Byrd has released six albums since that fateful first visit. In 2008, he released The Law and the Lonesome, his fifth album, one wholly dedicated to the vibe of Texas country. It ranges from "Diana Jones," a murder ballad informed by Townes Van Zandt's "Pancho and Lefty, " to the honky-tonk stomp of "Houston Window Blues," about a hotel abutting the highway, to the loping drug elegy "Clean."
"What happens with me is I'll get five or six of these songs that feel like they're from the same place and I'll get inspired to write a bunch more songs," Byrd says. "'Clean' was one of the first songs, and the first verse mentions [a truck jackknifed on] Highway 10, so I knew it was in Texas, and it felt like a song in the Texas songwriting tradition."

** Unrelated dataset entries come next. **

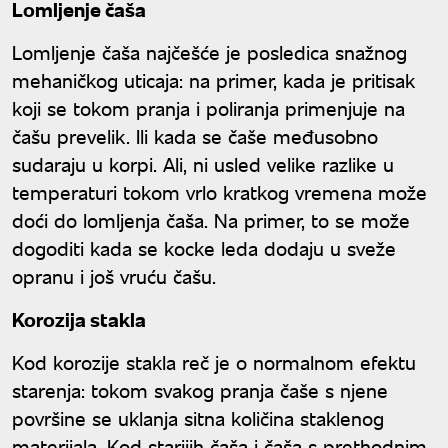
Lomljenje čaša
Lomljenje čaša najčešće je posledica snažnog
mehaničkog uticaja: na primer, kada je pritisak
koji se tokom pranja i poliranja primenjuje na
čašu prevelik. Ili kada se čaše međusobno
sudaraju u korpi. Ali, ni usled velike razlike u
temperaturi tokom vrlo kratkog vremena može
doći do lomljenja čaša. Na primer, to se može
dogoditi kada se kocke leda dodaju u sveže
opranu i još vruću čašu.
Korozija stakla
Kod korozije stakla reč je o normalnom efektu
starenja: tokom svakog pranja čaše s njene
površine se uklanja sitna količina staklenog
materijala. Kod starijih čaša i čaša s prethodnim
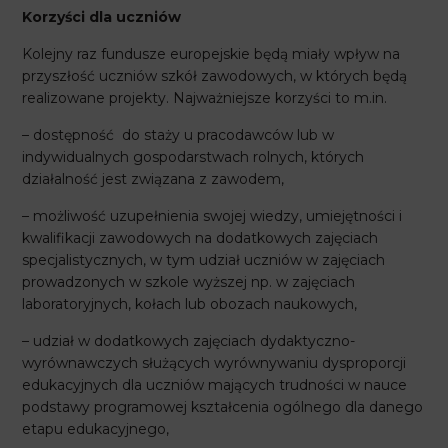
Korzyści dla uczniów
Kolejny raz fundusze europejskie będą miały wpływ na
przyszłość uczniów szkół zawodowych, w których będą
realizowane projekty. Najważniejsze korzyści to m.in.
– dostępność do staży u pracodawców lub w
indywidualnych gospodarstwach rolnych, których
działalność jest związana z zawodem,
– możliwość uzupełnienia swojej wiedzy, umiejętności i
kwalifikacji zawodowych na dodatkowych zajęciach
specjalistycznych, w tym udział uczniów w zajęciach
prowadzonych w szkole wyższej np. w zajęciach
laboratoryjnych, kołach lub obozach naukowych,
– udział w dodatkowych zajęciach dydaktyczno-
wyrównawczych służących wyrównywaniu dysproporcji
edukacyjnych dla uczniów mających trudności w nauce
podstawy programowej kształcenia ogólnego dla danego
etapu edukacyjnego,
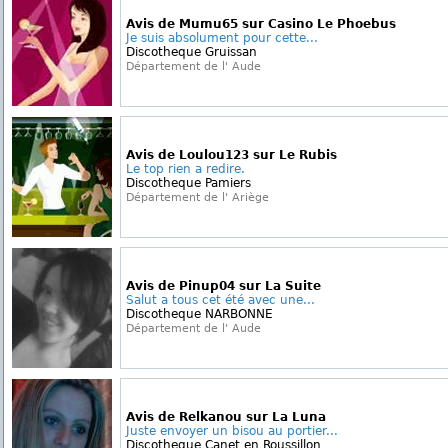
Avis de Mumu65 sur Casino Le Phoebus
Je suis absolument pour cette...
Discotheque Gruissan
Département de l' Aude
Avis de Loulou123 sur Le Rubis
Le top rien a redire.
Discotheque Pamiers
Département de l' Ariège
Avis de Pinup04 sur La Suite
Salut a tous cet été avec une...
Discotheque NARBONNE
Département de l' Aude
Avis de Relkanou sur La Luna
Juste envoyer un bisou au portier...
Discotheque Canet en Roussillon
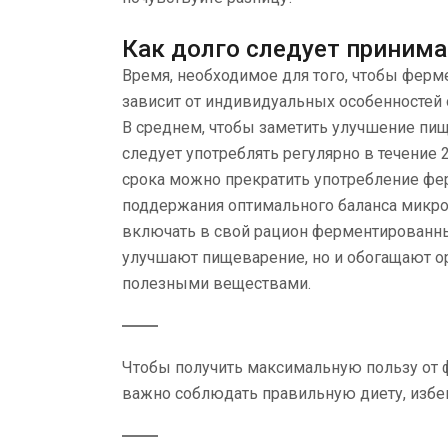
Как долго следует принима
Время, необходимое для того, чтобы ферме
зависит от индивидуальных особенностей 
В среднем, чтобы заметить улучшение пи
следует употреблять регулярно в течение 2
срока можно прекратить употребление фер
поддержания оптимального баланса микро
включать в свой рацион ферментированн
улучшают пищеварение, но и обогащают о
полезными веществами.
Чтобы получить максимальную пользу от 
важно соблюдать правильную диету, избег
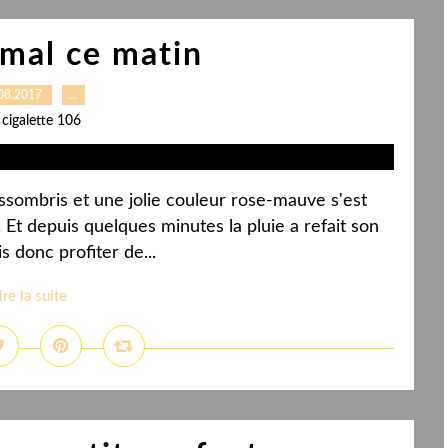
omal ce matin
08.2017
…
 cigalette 106
t assombris et une jolie couleur rose-mauve s'est
 Et depuis quelques minutes la pluie a refait son
is donc profiter de...
ire la suite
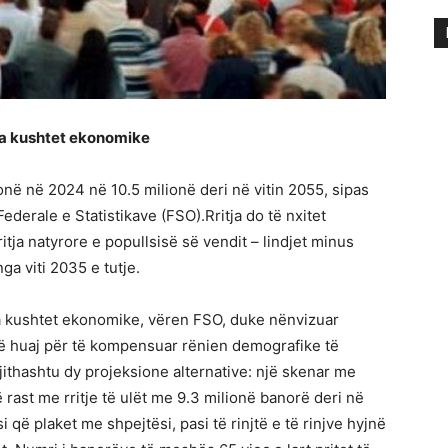
ga kushtet ekonomike
lionë në 2024 në 10.5 milionë deri në vitin 2055, sipas
derale e Statistikave (FSO).Rritja do të nxitet
itja natyrore e popullsisë së vendit – lindjet minus
ga viti 2035 e tutje.
a kushtet ekonomike, vëren FSO, duke nënvizuar
ë huaj për të kompensuar rënien demografike të
ithashtu dy projeksione alternative: një skenar me
jë rast me rritje të ulët me 9.3 milionë banorë deri në
i që plaket me shpejtësi, pasi të rinjtë e të rinjve hyjnë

After exploring the Texan within him, it was time for Byrd to return home. That's the subject of Byrd's new release, Cackalack, taken from a local idiom for Carolina. The album's songs dip deep into the region's flat-pickin' bluegrass traditions. It's rife with Byrd's wry humor, such as "Chicken Wire," which poses a solution for a wandering mate, and the old-timey "Reckon I Did," which treats the widening tale of heartbreak with the same unflappable response. Other songs, like the pretty folk historical "I Was An Oak Tree" and haunting gospel bluegrass "White Oak Wood," embrace native history and traditions.
"I'm writing about white oak wood and the trees where I grew up. That self-sufficient country lifestyle. I grew up with a great respect for that," he says, suggesting that themes of sin and redemption are also tucked into the songs. "As an artist, whatever's broken in your life is going to be a constant theme, and for me I grew up in the church and I'm still trying to get my head around what the church is. It shows up on every record in various places. These spiritual themes of what it means to be a good person and what it means to be a bad person."
As he takes his new album around the country, Byrd's particularly excited to bring it to Texas. He genuinely loves the people and their attitude, which connects back to his Southern upbringing.
"I find Texans to be very tolerant and very curious about anyone's opinion and the world in general," he explains. "It's like the South — they have that hospitality and politeness but they had a revolution and they won. ... In the South, you have to work pretty hard to get people to talk about political or religious issues. I find Texans will give you their opinion and listen to any opinions you have."